I am using kafka_image=wurstmeister/kafka

zookeeper_version=3.4.14 kafka_version=2.12-2.4.0

C# client: Confluent kafka v1.2.0

We are using 3 brokers , 1 zookeeper cluster As a pat deployment we use to stop all the brokers ,zookeeper,producer,consumers and delete the kafka-log files, and starts consumers first later will starts the brokers and zookeeper. In this process some time consumer getting stuck, its not picking any messages even it alive. If i restarts the consumer, it started picking

1
Thanks for answer, i didn't found any ERROR in logs,Rafi
Not clear why you would start consumers before any server is available to process the requestOneCricketeer

1 Answers

2
votes

Rebalance can be the reason for such a behaviour. When rebalance starts in a consumer group, all the consumers in this group are revoked and during rebalance consumers cannot commit offset or poll data until rebalance finishes and partitions are assigned to new consumers.

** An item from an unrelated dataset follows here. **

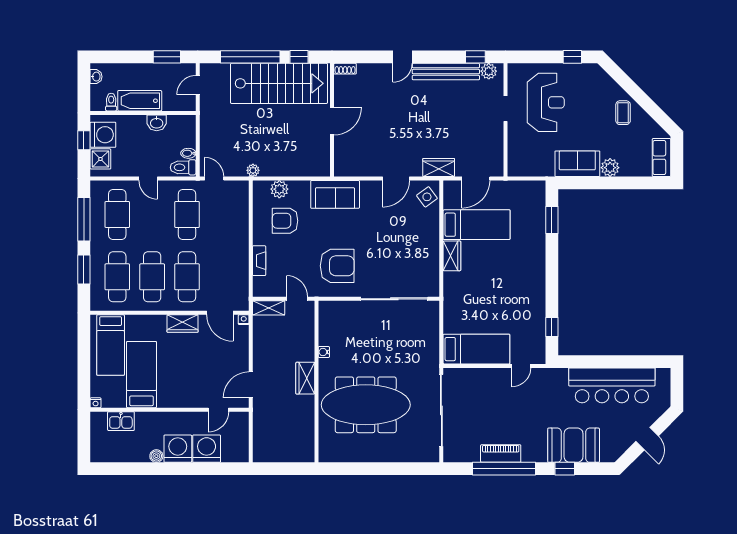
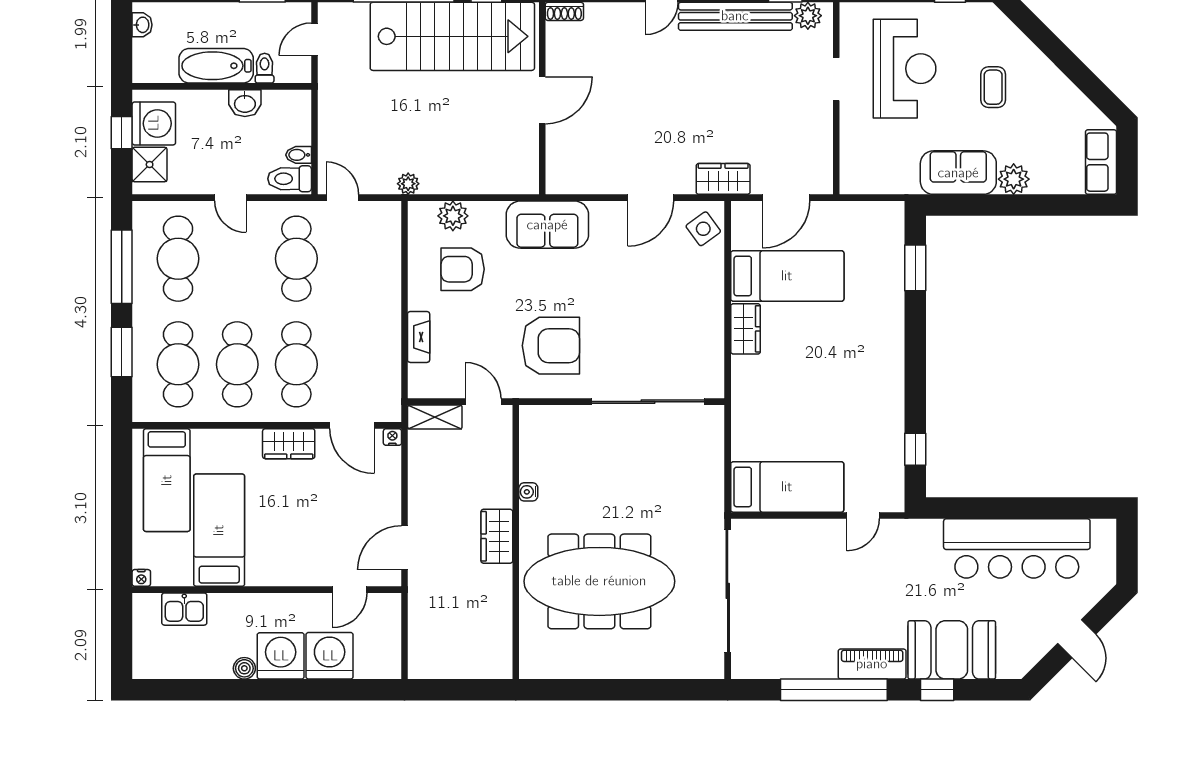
toilet: (111, 102) -> (265, 68), moved
coffee table: (623, 113) -> (993, 87), moved
piano: (501, 454) -> (872, 664), moved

Some important notes to consider:

  • rebalance timeout is equal to max.poll.interval.ms. So if your max.poll.inteval.ms is so high because of long running processes then rebalance can take so much time.

    Reasons to rebalance:

  • Joining new consumer to consumer group
  • Clean shutdown of a consumer
  • Adding new partition(s) to a topic which is subscribed by the consumer group
  • When a consumer is considered dead by the group coordinator
    • Expiring session.timeout.ms without sending heartbeat
    • Not calling poll during max.poll.interval.ms

Reason to face with rebalance after restart can be the joinGroupRequests that consumers send to group coordinator by calling poll. Each requests trigger to rebalance. (in potentially) Then you are getting lots of rebalances. To overcome this problem, you can increase group.initial.rebalance.delay.ms. It is 3 sec in default.

group.initial.rebalance.delay.ms: The amount of time the group coordinator will wait for more consumers to join a new group before performing the first rebalance. A longer delay means potentially fewer rebalances, but increases the time until processing begins.